Reproduce every line of the records below, character for character, with no changes.

(Dataset records)
================

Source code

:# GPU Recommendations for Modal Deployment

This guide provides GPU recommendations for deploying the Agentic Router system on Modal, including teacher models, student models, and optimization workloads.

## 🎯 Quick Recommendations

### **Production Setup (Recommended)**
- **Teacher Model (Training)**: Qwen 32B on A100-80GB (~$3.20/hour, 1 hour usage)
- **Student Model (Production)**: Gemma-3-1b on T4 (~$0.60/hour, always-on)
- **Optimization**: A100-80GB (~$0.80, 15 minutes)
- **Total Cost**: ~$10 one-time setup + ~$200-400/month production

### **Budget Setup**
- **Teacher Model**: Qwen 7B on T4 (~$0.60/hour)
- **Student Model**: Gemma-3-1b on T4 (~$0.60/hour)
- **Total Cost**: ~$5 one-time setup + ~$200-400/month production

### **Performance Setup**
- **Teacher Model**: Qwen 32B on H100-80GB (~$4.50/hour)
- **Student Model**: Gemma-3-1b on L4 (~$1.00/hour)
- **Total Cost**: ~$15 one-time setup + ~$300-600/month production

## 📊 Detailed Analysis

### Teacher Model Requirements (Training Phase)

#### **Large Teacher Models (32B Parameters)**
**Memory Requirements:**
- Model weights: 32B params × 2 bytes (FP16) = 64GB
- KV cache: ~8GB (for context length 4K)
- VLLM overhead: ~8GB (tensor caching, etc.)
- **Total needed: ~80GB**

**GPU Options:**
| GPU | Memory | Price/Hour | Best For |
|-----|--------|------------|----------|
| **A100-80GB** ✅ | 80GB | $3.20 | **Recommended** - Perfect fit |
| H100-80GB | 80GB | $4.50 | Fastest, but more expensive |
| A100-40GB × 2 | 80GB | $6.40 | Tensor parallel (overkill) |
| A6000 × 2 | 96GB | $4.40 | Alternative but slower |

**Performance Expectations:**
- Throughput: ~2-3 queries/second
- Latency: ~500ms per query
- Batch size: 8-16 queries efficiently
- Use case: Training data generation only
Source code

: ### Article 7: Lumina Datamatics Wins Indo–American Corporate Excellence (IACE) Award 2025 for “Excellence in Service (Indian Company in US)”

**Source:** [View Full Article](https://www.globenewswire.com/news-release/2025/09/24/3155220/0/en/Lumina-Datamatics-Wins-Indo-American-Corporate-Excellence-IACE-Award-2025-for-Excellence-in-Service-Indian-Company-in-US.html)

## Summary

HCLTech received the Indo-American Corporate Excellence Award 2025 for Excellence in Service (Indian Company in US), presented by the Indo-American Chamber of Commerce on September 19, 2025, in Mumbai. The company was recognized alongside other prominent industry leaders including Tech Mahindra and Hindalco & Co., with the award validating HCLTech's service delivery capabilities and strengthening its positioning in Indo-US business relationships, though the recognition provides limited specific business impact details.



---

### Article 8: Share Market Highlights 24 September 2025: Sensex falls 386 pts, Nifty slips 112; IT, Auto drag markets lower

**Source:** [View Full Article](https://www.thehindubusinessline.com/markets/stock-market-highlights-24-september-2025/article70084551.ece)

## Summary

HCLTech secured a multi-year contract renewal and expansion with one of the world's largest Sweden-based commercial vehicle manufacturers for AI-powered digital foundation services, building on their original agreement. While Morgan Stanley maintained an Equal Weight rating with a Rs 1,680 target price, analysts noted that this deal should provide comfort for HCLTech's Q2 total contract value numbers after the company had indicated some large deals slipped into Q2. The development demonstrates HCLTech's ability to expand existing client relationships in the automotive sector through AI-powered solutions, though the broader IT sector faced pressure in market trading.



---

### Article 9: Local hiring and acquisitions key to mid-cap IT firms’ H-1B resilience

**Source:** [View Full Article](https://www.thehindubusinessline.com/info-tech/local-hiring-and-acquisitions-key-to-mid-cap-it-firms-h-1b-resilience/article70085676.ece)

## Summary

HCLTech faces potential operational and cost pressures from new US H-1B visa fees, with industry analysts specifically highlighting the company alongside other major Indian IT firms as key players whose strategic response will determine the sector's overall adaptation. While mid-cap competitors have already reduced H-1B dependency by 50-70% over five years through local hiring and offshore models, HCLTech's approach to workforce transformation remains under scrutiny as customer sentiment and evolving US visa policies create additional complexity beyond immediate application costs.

================

REPLY
Source code

:# GPU Recommendations for Modal Deployment

This guide provides GPU recommendations for deploying the Agentic Router system on Modal, including teacher models, student models, and optimization workloads.

## 🎯 Quick Recommendations

### **Production Setup (Recommended)**
- **Teacher Model (Training)**: Qwen 32B on A100-80GB (~$3.20/hour, 1 hour usage)
- **Student Model (Production)**: Gemma-3-1b on T4 (~$0.60/hour, always-on)
- **Optimization**: A100-80GB (~$0.80, 15 minutes)
- **Total Cost**: ~$10 one-time setup + ~$200-400/month production

### **Budget Setup**
- **Teacher Model**: Qwen 7B on T4 (~$0.60/hour)
- **Student Model**: Gemma-3-1b on T4 (~$0.60/hour)
- **Total Cost**: ~$5 one-time setup + ~$200-400/month production

### **Performance Setup**
- **Teacher Model**: Qwen 32B on H100-80GB (~$4.50/hour)
- **Student Model**: Gemma-3-1b on L4 (~$1.00/hour)
- **Total Cost**: ~$15 one-time setup + ~$300-600/month production

## 📊 Detailed Analysis

### Teacher Model Requirements (Training Phase)

#### **Large Teacher Models (32B Parameters)**
**Memory Requirements:**
- Model weights: 32B params × 2 bytes (FP16) = 64GB
- KV cache: ~8GB (for context length 4K)
- VLLM overhead: ~8GB (tensor caching, etc.)
- **Total needed: ~80GB**

**GPU Options:**
| GPU | Memory | Price/Hour | Best For |
|-----|--------|------------|----------|
| **A100-80GB** ✅ | 80GB | $3.20 | **Recommended** - Perfect fit |
| H100-80GB | 80GB | $4.50 | Fastest, but more expensive |
| A100-40GB × 2 | 80GB | $6.40 | Tensor parallel (overkill) |
| A6000 × 2 | 96GB | $4.40 | Alternative but slower |

**Performance Expectations:**
- Throughput: ~2-3 queries/second
- Latency: ~500ms per query
- Batch size: 8-16 queries efficiently
- Use case: Training data generation only
Source code

: ### Article 7: Lumina Datamatics Wins Indo–American Corporate Excellence (IACE) Award 2025 for “Excellence in Service (Indian Company in US)”

**Source:** [View Full Article](https://www.globenewswire.com/news-release/2025/09/24/3155220/0/en/Lumina-Datamatics-Wins-Indo-American-Corporate-Excellence-IACE-Award-2025-for-Excellence-in-Service-Indian-Company-in-US.html)

## Summary

HCLTech received the Indo-American Corporate Excellence Award 2025 for Excellence in Service (Indian Company in US), presented by the Indo-American Chamber of Commerce on September 19, 2025, in Mumbai. The company was recognized alongside other prominent industry leaders including Tech Mahindra and Hindalco & Co., with the award validating HCLTech's service delivery capabilities and strengthening its positioning in Indo-US business relationships, though the recognition provides limited specific business impact details.



---

### Article 8: Share Market Highlights 24 September 2025: Sensex falls 386 pts, Nifty slips 112; IT, Auto drag markets lower

**Source:** [View Full Article](https://www.thehindubusinessline.com/markets/stock-market-highlights-24-september-2025/article70084551.ece)

## Summary

HCLTech secured a multi-year contract renewal and expansion with one of the world's largest Sweden-based commercial vehicle manufacturers for AI-powered digital foundation services, building on their original agreement. While Morgan Stanley maintained an Equal Weight rating with a Rs 1,680 target price, analysts noted that this deal should provide comfort for HCLTech's Q2 total contract value numbers after the company had indicated some large deals slipped into Q2. The development demonstrates HCLTech's ability to expand existing client relationships in the automotive sector through AI-powered solutions, though the broader IT sector faced pressure in market trading.



---

### Article 9: Local hiring and acquisitions key to mid-cap IT firms’ H-1B resilience

**Source:** [View Full Article](https://www.thehindubusinessline.com/info-tech/local-hiring-and-acquisitions-key-to-mid-cap-it-firms-h-1b-resilience/article70085676.ece)

## Summary

HCLTech faces potential operational and cost pressures from new US H-1B visa fees, with industry analysts specifically highlighting the company alongside other major Indian IT firms as key players whose strategic response will determine the sector's overall adaptation. While mid-cap competitors have already reduced H-1B dependency by 50-70% over five years through local hiring and offshore models, HCLTech's approach to workforce transformation remains under scrutiny as customer sentiment and evolving US visa policies create additional complexity beyond immediate application costs.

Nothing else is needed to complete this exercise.